**Directions:** Below is a set of records; print all of them exactly as written.
Dataset START
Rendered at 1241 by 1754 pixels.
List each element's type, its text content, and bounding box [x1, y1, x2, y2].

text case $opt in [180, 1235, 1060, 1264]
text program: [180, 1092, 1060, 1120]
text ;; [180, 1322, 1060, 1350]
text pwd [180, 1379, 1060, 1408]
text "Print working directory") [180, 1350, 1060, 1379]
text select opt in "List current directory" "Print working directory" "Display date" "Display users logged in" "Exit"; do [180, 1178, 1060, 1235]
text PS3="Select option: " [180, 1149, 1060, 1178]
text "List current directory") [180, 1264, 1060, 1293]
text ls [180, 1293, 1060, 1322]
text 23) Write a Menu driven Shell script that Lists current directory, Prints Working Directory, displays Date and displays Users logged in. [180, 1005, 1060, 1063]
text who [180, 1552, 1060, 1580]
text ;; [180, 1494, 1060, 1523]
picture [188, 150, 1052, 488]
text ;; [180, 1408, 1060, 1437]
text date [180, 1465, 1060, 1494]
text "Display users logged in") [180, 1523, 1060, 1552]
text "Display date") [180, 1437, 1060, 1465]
Dataset END
**Exercise response:**
Rendered at 1241 by 1754 pixels.
List each element's type, its text content, and bounding box [x1, y1, x2, y2].

text case $opt in [180, 1235, 1060, 1264]
text program: [180, 1092, 1060, 1120]
text ;; [180, 1322, 1060, 1350]
text pwd [180, 1379, 1060, 1408]
text "Print working directory") [180, 1350, 1060, 1379]
text select opt in "List current directory" "Print working directory" "Display date" "Display users logged in" "Exit"; do [180, 1178, 1060, 1235]
text PS3="Select option: " [180, 1149, 1060, 1178]
text "List current directory") [180, 1264, 1060, 1293]
text ls [180, 1293, 1060, 1322]
text 23) Write a Menu driven Shell script that Lists current directory, Prints Working Directory, displays Date and displays Users logged in. [180, 1005, 1060, 1063]
text who [180, 1552, 1060, 1580]
text ;; [180, 1494, 1060, 1523]
picture [188, 150, 1052, 488]
text ;; [180, 1408, 1060, 1437]
text date [180, 1465, 1060, 1494]
text "Display users logged in") [180, 1523, 1060, 1552]
text "Display date") [180, 1437, 1060, 1465]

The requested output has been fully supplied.